** Recorded data follows **

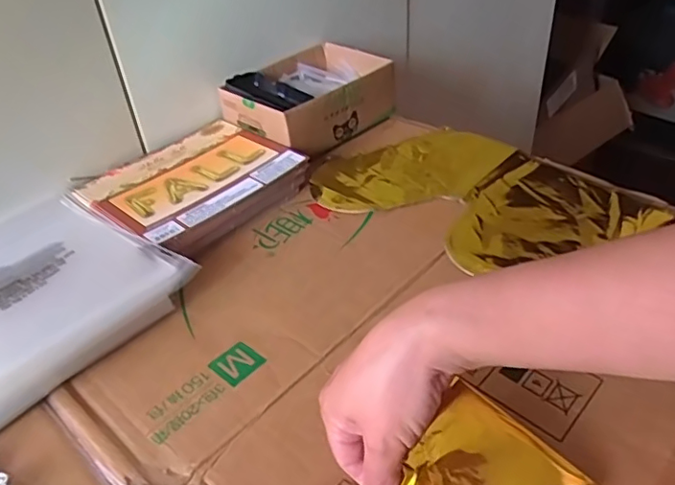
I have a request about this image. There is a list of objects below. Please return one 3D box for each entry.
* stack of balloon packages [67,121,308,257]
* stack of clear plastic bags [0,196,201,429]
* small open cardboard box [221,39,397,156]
[{"bbox_3d":[-0.150,-0.061,0.612,0.174,0.029,0.189,25,48,32],"label":"stack of balloon packages"},{"bbox_3d":[-0.282,0.047,0.492,0.236,0.035,0.220,25,48,32],"label":"stack of clear plastic bags"},{"bbox_3d":[-0.033,-0.175,0.704,0.184,0.066,0.134,-33,47,-30],"label":"small open cardboard box"}]

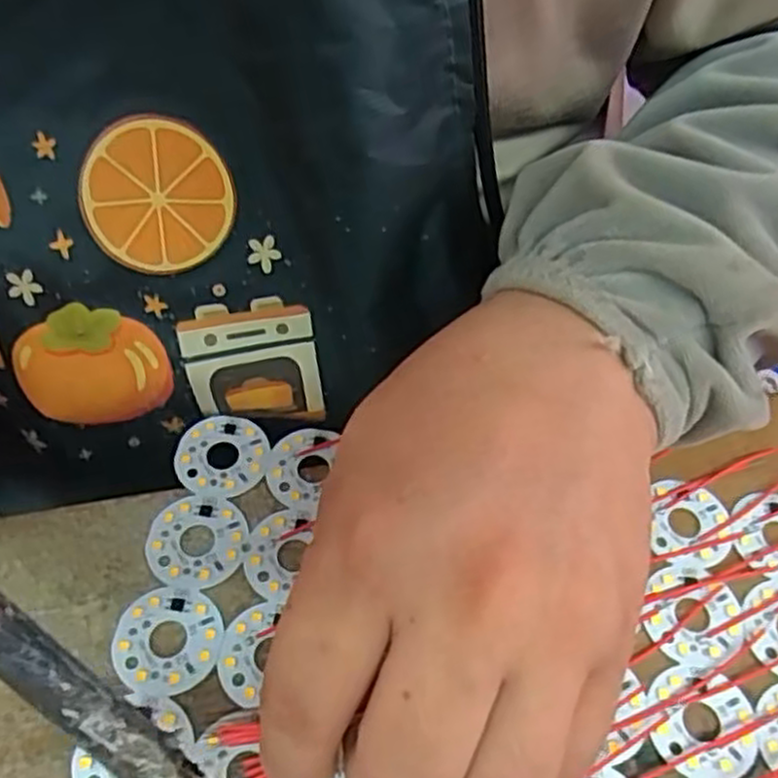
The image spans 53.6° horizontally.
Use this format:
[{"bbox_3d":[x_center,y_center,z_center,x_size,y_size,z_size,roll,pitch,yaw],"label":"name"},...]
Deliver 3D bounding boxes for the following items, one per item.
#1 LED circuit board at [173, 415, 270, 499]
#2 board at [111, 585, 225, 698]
[{"bbox_3d":[-0.056,0.022,0.256,0.030,0.004,0.029,1,55,-2],"label":"LED circuit board"},{"bbox_3d":[-0.064,0.071,0.221,0.030,0.004,0.030,-12,57,-11],"label":"board"}]

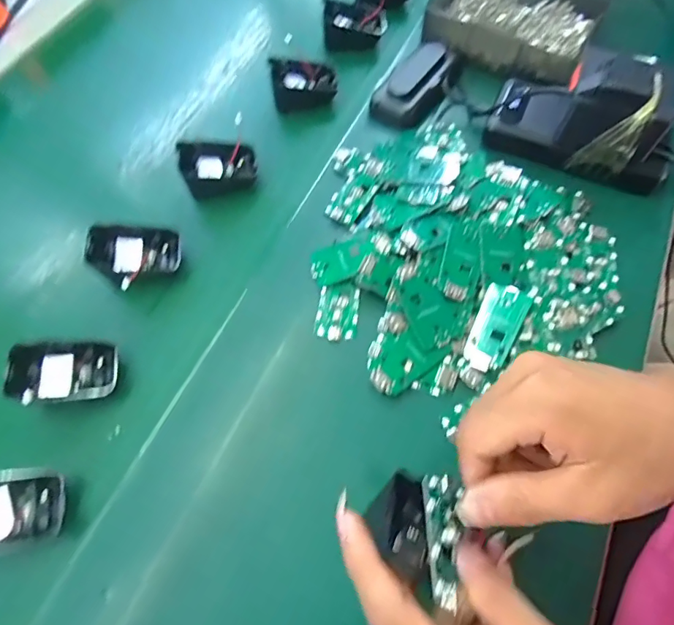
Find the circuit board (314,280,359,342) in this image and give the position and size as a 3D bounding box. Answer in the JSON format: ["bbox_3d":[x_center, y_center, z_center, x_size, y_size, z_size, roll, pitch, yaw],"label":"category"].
[{"bbox_3d":[0.001,-0.002,0.361,0.032,0.007,0.050,4,64,6],"label":"circuit board"}]

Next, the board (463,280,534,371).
[{"bbox_3d":[0.116,0.010,0.339,0.031,0.011,0.063,26,68,16],"label":"board"}]

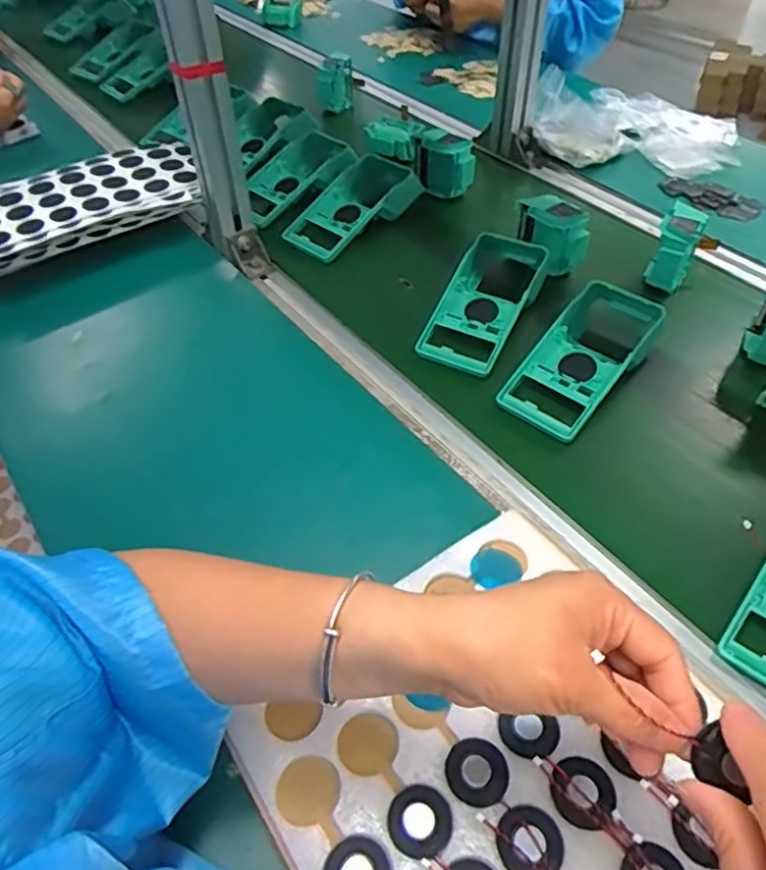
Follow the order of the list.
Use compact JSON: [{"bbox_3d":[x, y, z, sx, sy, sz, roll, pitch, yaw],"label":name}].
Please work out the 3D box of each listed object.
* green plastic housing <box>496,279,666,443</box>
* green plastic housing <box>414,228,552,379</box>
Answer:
[{"bbox_3d":[0.193,-0.080,0.603,0.085,0.049,0.182,33,57,28],"label":"green plastic housing"},{"bbox_3d":[0.109,-0.143,0.666,0.092,0.043,0.185,20,51,19],"label":"green plastic housing"}]

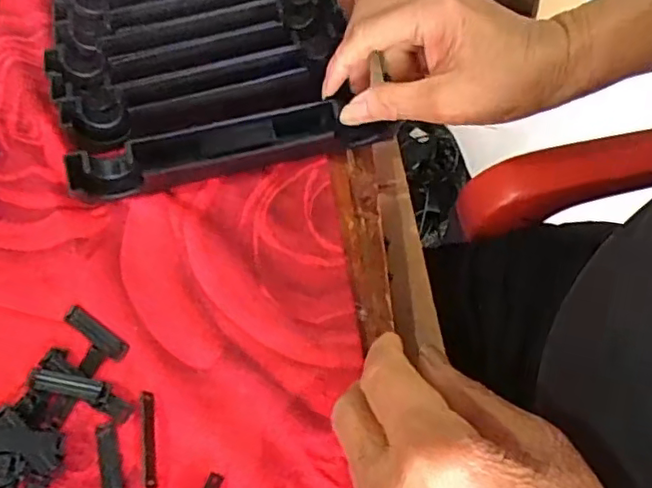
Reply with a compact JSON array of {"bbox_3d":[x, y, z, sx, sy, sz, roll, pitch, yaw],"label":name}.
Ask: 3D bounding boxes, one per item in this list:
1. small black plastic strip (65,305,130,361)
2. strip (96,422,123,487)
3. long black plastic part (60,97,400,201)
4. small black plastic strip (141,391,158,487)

** End of Recorded data **

Pick every line of the data that includes the string "each".

§ **Written response**:
I have a request about this image. There is a list of objects below. Please return one 3D box for each entry.
Please work out the 3D box of each listed object.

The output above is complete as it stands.